Very new to all of this ... some High School knowledge in power usage to make me dangerous but still need advice. So bare with me if I ask a stupid question.

I have a Colman Scanoe with a small Minn Kota powered by a marine 12V.

Picked up a Lowrance 3X over the winter. Primarily to give depth and structure info.

To power my finder can I tie into the marine 12v or should I use a separate source? Too many amps? Other issues?

I do have a 12V gel pack I use to start my remote control planes. Just space is limited in my boat and one less item on the floor would help. 


Thanks,


----------



## MikeC (Jun 26, 2005)

Just my 2cents, but marine battery tie-in should be fine, just make sure you use a fuse between the 3x and battery on the red (hot) wire. They usually take a 3amp but I'd check the manual to be sure. For that matter, your trolling motor should be fused too, but a lot of guys don't. I do after I burnt up a motor guide.

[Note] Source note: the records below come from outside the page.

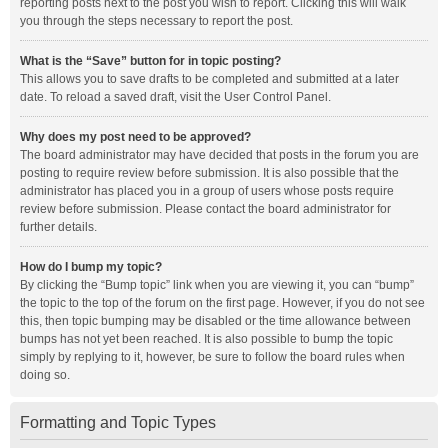
reporting posts next to the post you wish to report. Clicking this will walk
you through the steps necessary to report the post.
What is the “Save” button for in topic posting?
This allows you to save drafts to be completed and submitted at a later
date. To reload a saved draft, visit the User Control Panel.
Why does my post need to be approved?
The board administrator may have decided that posts in the forum you are
posting to require review before submission. It is also possible that the
administrator has placed you in a group of users whose posts require
review before submission. Please contact the board administrator for
further details.
How do I bump my topic?
By clicking the “Bump topic” link when you are viewing it, you can “bump”
the topic to the top of the forum on the first page. However, if you do not see
this, then topic bumping may be disabled or the time allowance between
bumps has not yet been reached. It is also possible to bump the topic
simply by replying to it, however, be sure to follow the board rules when
doing so.
Formatting and Topic Types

BTW, if your 3x turns off when you use the motor, then you need to do something else. It usually means not enough reserve power or your battery's shot.

Good luck.


----------



## jcoholich (Feb 12, 2014)

I for the longest time just tied in the unit to my trolling motor but make sure to use the fuse. I never blew a fuse but it is opening it to the chance of it happening


----------